Un problème conjoncturel, selon Geneviève Fioraso : « La raison est démographique, liée à la chute significative du nombre de départs à la retraite. A budget constant, si on a moins de sorties, on a moins d’entrées. On a quatre années difficiles à passer. » Les chercheurs craignent, eux, que la diminution des recrutements ait pour conséquence de décourager les candidats au doctorat. «  La priorité à la jeunesse de François Hollande ressemble à de l’enfumage », tacle Marc Neveu, du SNESUP-FSU.

«  La France commence à perdre ses meilleurs talents dans les nouvelles générations, le sang neuf des laboratoires, s’inquiète le vice-président de l’Académie des Sciences, Bernard Meunier. On décourage aussi des chercheurs confirmés. »

Des efforts sur les débuts de carrière

« J’entends ces malaises et j’y suis extrêmement attentive », assurait Geneviève Fioraso, fin septembre… tout en brandissant « quelques chiffres pour redonner confiance et dire qu’on a une recherche de bon niveau : sixième place mondiale pour le nombre de publications, quatrième rang mondial pour le nombre de prix Nobel scientifiques, deuxième rang pour les médailles Fields »… « Dans cette période critique, notre priorité, ce sont les jeunes, avait-elle affirmé. Les efforts budgétaires des organismes doivent être dirigés vers les débuts de carrière et l’insertion des docteurs, pour maintenir un niveau satisfaisant de recrutement qui n’obère pas l’avenir. »

Les efforts sur les débuts de carrière « sont en discussion, précise le président du CNRS, Alain Fuchs. On peut envisager des primes. » En 2015, « on élèvera les embauches de jeunes doctorants à un niveau supérieur à celui de l’an dernier, poursuit Geneviève Fioraso. Tous les départs à la retraite seront remplacés un pour un, les chercheurs comme les personnels ingénieurs, techniciens et administratifs. » « Le budget est stable et il est parmi les plus préservés, répète-t-elle. Mais cela ne permet pas de créer des emplois supplémentaires. J’ai cette contrainte. » Exit, donc, l’idée d’un plan pluriannuel pour l’emploi ?

Dégager 2 milliards via le CIR

Les chercheurs défendent, eux, la possibilité de dégager 2 milliards par an pendant dix ans via le crédit impôt recherche (CIR). Pour l’emploi et pour les crédits de base des laboratoires. « Sur les 6 milliards du CIR, une partie ne va pas à la recherche mais sert à de l’optimisation fiscale indue », résume Alain Trautmann. « Le CIR n’est pas une cagnotte mais un crédit d’impôt », s’agace Geneviève Fioraso, qui « soutient l’arbitrage gouvernemental » en faveur du dispositif. Et même si le CIR était réformé, « la recette supplémentaire serait vraisemblablement utilisée pour alléger le poids de la dette publique, et non réorientée vers la recherche », lâchait-elle fin septembre.

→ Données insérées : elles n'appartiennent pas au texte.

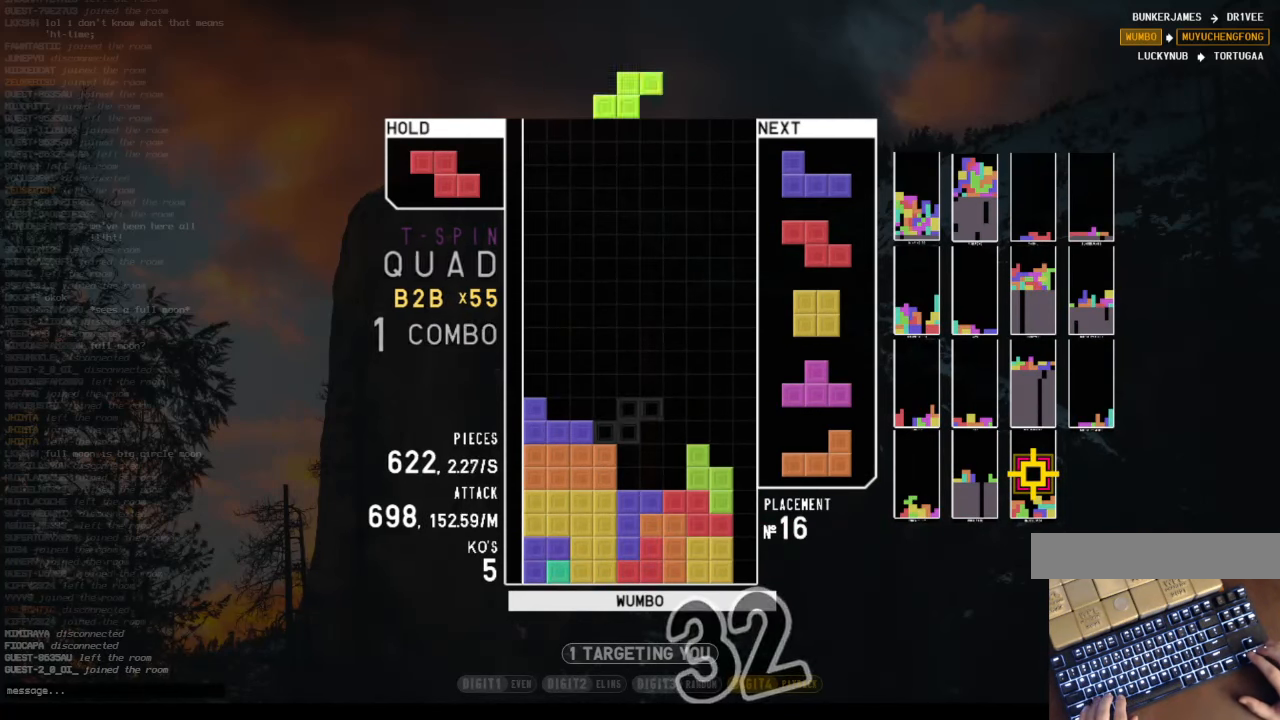
{"keys": ["left"], "events": [[67, "down", "up"], [302, "c", "down"], [302, "left", "down"], [503, "c", "up"]]}
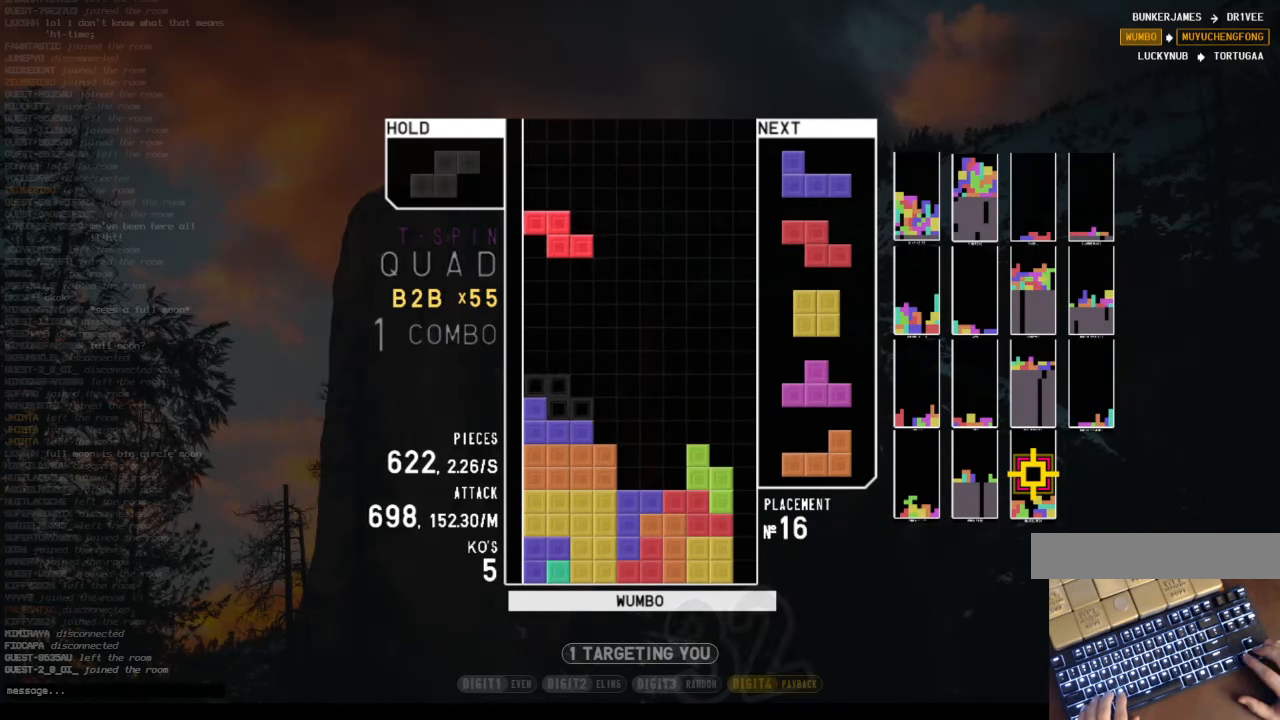
{"keys": [], "events": [[33, "left", "up"], [100, "down", "down"], [201, "down", "up"], [234, "right", "down"], [301, "down", "down"], [301, "right", "up"], [435, "down", "up"]]}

« Il faut amener le secteur privé à embaucher davantage de jeunes, notre marge est là, soutient la secrétaire d’Etat. On propose des allégements de charges aux entreprises, on peut donc aussi leur demander des contreparties comme celle-là. » Et elle déplore «  le décalage énorme » entre la France et les pays anglo-saxons, où les doctorants jouissent d’une vraie reconnaissance et d’un salaire correspondant à leur niveau d’études.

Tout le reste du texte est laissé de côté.